2018 Primetime Emmy
& James Beard Award Winner

Acquiring a Taste for Sri Lankan Bourbon

Acquiring a Taste for Sri Lankan Bourbon

I attend a wedding in Sri Lanka, at the Mount Lavinia Hotel in Dehiwala-Mount Lavinia—a suburb south of Colombo—on a sweaty humid day in August.

Once the residence of “King Tom” or Sir Thomas Maitland, His Majesty’s second British Governor of Ceylon, Mount Lavinia is a grand, Colonial white box with wooden window shutters, conceived by King Tom as a “pleasure dome” to escape the pressures of governing. We sit in neat rows on the terrace, where the Governor and other dignitaries no doubt sipped their gin and tonics at sundown, enjoying the view of Lavinia Beach below, curving northwards towards the smoggy core of Sri Lanka’s capital. Today, also visible in the Indian Ocean just west of the city, are the jagged steel outlines of a China-backed harbor expansion project.

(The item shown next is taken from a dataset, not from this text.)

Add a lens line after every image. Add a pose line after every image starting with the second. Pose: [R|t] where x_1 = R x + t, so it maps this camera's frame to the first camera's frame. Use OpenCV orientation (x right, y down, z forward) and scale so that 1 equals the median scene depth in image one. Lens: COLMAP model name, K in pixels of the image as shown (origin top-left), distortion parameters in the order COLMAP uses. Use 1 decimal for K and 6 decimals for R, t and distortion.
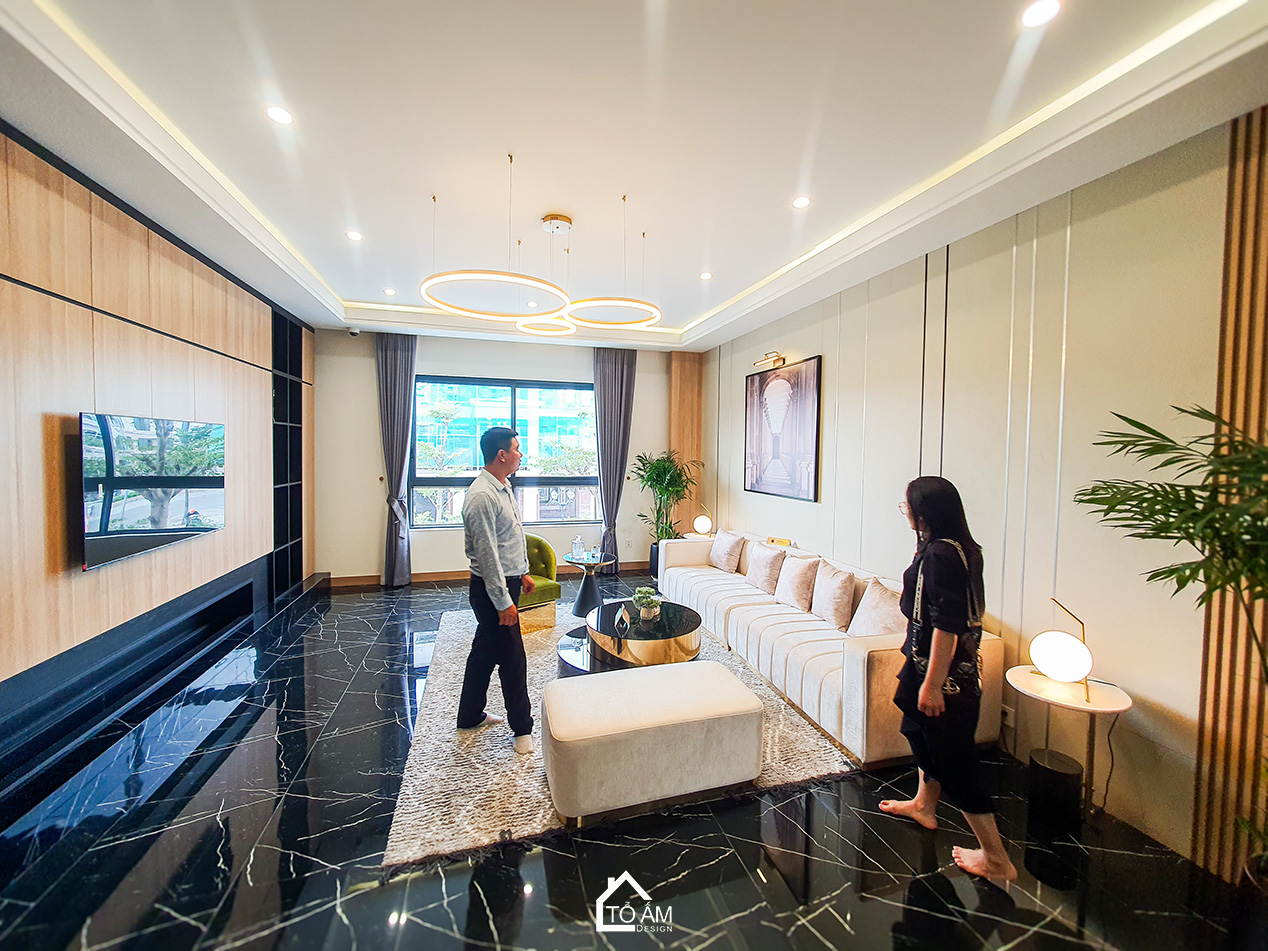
lens RADIAL K [[503.8, 0, 614.8], [0, 503.8, 469.2], [0, 0, 1]] dist [0.000135, -0.001161]
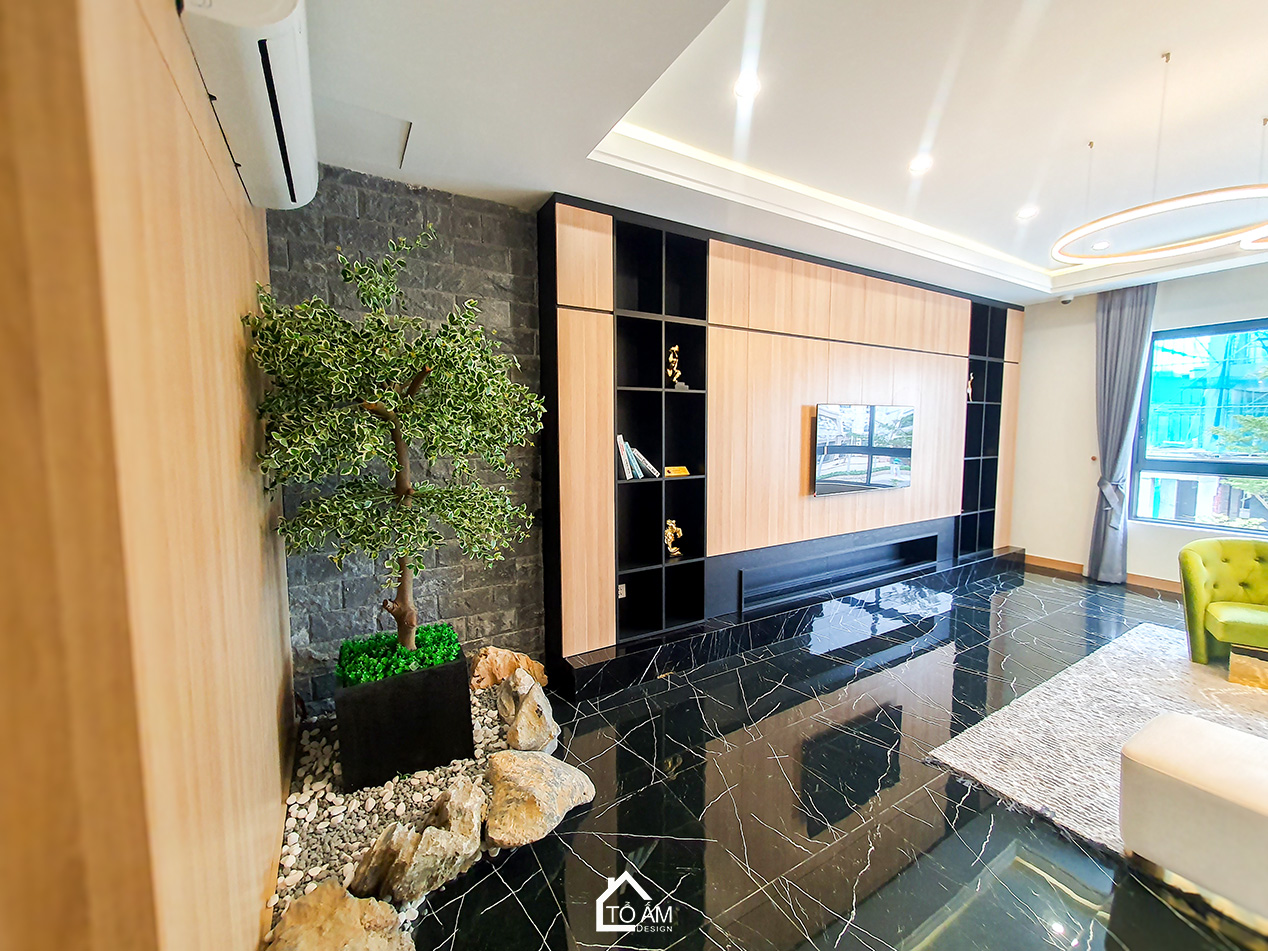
lens RADIAL K [[503.8, 0, 626.8], [0, 503.8, 477.8], [0, 0, 1]] dist [0.000135, -0.001161]
pose [[0.235193, 0.082049, -0.968479, 0.251622], [-0.033977, 0.996516, 0.076173, 0.017023], [0.971355, 0.014991, 0.237161, -0.017958]]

Mindful of the heat, the Sri Lankan-Austrian bride and Anglo-German groom want to keep the ceremony—already featuring readings in Sinhalese, English and German—on the shorter side. But the Dutch Reformed Church minister, who was allotted 15 minutes, ends his sermon on the far side of 30, as beads of sweat on the groom’s neck began to pool on his collar.

I am introduced to arrack, Sri Lanka’s signature spirit, later that night at the reception on the hotel beach. It is a strong and dark and a little sweet like rum, but less user-friendly; it has more of burning kick, and a strong, mysterious bouquet. It’s distilled from nectar drawn from coconut flowers, so I begin to refer to it as coconut bourbon. (Sri Lankan arrack, by the way, is not to be confused with arak, the anise-based drink popular in the Mediterranean and North Africa, nor Batavia arrack, the Indonesian spirit distilled from sugar cane and red rice.)

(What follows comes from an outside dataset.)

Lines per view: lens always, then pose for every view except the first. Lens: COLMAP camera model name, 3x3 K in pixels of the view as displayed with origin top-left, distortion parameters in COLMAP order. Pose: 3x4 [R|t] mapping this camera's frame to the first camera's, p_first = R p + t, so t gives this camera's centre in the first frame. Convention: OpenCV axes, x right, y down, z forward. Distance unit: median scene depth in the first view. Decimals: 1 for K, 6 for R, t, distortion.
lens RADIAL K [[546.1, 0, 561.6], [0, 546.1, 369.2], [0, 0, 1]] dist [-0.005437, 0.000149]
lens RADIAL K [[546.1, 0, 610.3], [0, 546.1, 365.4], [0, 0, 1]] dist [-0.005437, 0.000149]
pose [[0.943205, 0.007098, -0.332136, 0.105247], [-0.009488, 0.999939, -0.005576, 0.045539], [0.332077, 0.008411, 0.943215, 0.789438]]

Close to midnight, the guests gather on the sand to watch fireworks. The harbor development a few miles up the coast made the ocean here too rough for swimming — and the beach too narrow for the newlyweds to ride in on elephants—but a few of us can’t resist, and hover at the surf to dip our feet, shoes and drinks in hand. I hold the bottom of my sari (purchased in Colombo for the occasion) in one hand and a glass of arrack in the other as the ocean thrashes against our legs and knocks some of us down.

A few of us travel the country afterwards, and arrack becomes my sundowner drink; sometimes after dinner, sometimes after some cooling lagers; after climbing the ancient rock palace, Sigiriya; at Kandalama, the Geoffrey Baua hotel that, by design, the jungle reclaims bit by bit each year; after a rainy day wandering the streets of the fortress town of Galle; after floating in the gentle current of the Kelani river, a few hundred yards from where Bridge on the River Kwai was filmed. I’m pretty sure arrack keeps me from getting the tummy trouble that struck down my fellow travelers.

I bring back two bottles to London and they don’t last long—despite the fact that my roommates, at first, politely inform me it’s an acquired taste.